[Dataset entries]
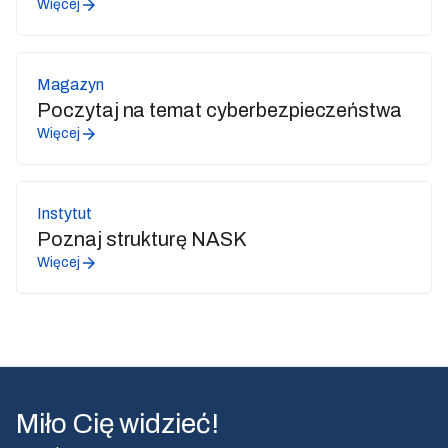
Więcej
Magazyn
Poczytaj na temat cyberbezpieczeństwa
Więcej
Instytut
Poznaj strukturę NASK
Więcej
Miło Cię widzieć!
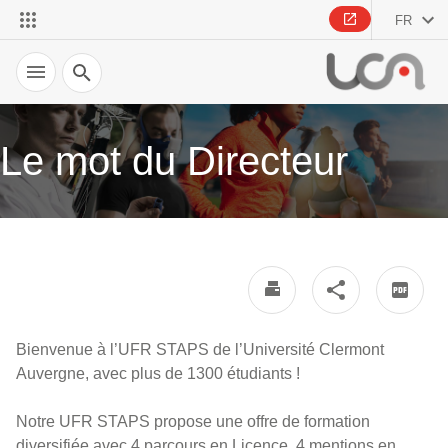
FR
Recherche
Le mot du Directeur
Bienvenue à l’UFR STAPS de l’Université Clermont
Auvergne, avec plus de 1300 étudiants !
Notre UFR STAPS propose une offre de formation
diversifiée avec 4 parcours en Licence, 4 mentions en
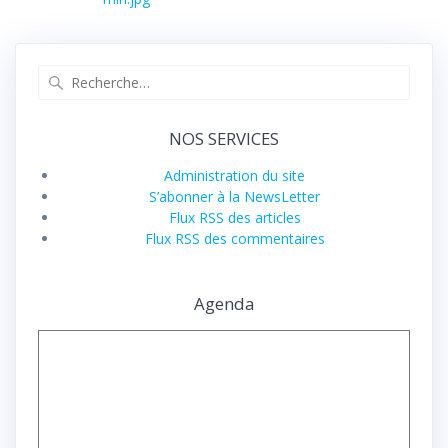
l’article
Recherche
pour
:
NOS SERVICES
Administration du site
S’abonner à la NewsLetter
Flux RSS des articles
Flux RSS des commentaires
Agenda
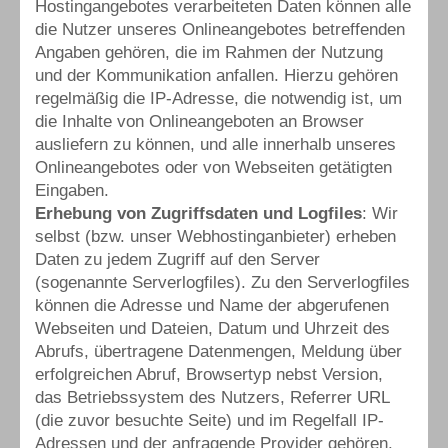
Hostingangebotes verarbeiteten Daten können alle
die Nutzer unseres Onlineangebotes betreffenden
Angaben gehören, die im Rahmen der Nutzung
und der Kommunikation anfallen. Hierzu gehören
regelmäßig die IP-Adresse, die notwendig ist, um
die Inhalte von Onlineangeboten an Browser
ausliefern zu können, und alle innerhalb unseres
Onlineangebotes oder von Webseiten getätigten
Eingaben.
Erhebung von Zugriffsdaten und Logfiles
: Wir
selbst (bzw. unser Webhostinganbieter) erheben
Daten zu jedem Zugriff auf den Server
(sogenannte Serverlogfiles). Zu den Serverlogfiles
können die Adresse und Name der abgerufenen
Webseiten und Dateien, Datum und Uhrzeit des
Abrufs, übertragene Datenmengen, Meldung über
erfolgreichen Abruf, Browsertyp nebst Version,
das Betriebssystem des Nutzers, Referrer URL
(die zuvor besuchte Seite) und im Regelfall IP-
Adressen und der anfragende Provider gehören.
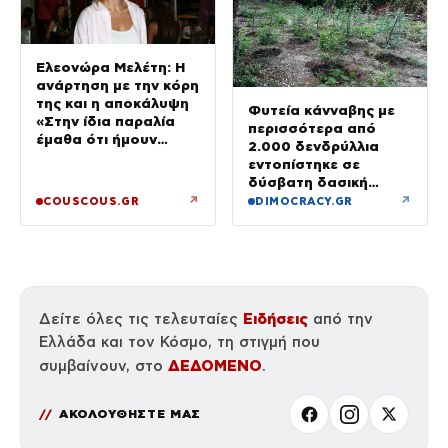
Ελεονώρα Μελέτη: Η
ανάρτηση με την κόρη
της και η αποκάλυψη
Φυτεία κάνναβης με
«Στην ίδια παραλία
περισσότερα από
έμαθα ότι ήμουν
2.000 δενδρύλλια
έγκυος»
εντοπίστηκε σε
δύσβατη δασική
περιοχή στη Φθιώτιδα
↗
↗
COUSCOUS.GR
DIMOCRACY.GR
Ειδήσεις
Δείτε όλες τις τελευταίες
από την
Ελλάδα και τον Κόσμο, τη στιγμή που
ΔΕΔΟΜΕΝΟ
συμβαίνουν, στο
.
ΑΚΟΛΟΥΘΗΣΤΕ ΜΑΣ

### The problem
How many lines in the records contain the string "Webseiten"? Reply with the number alone.

### Result for this task
2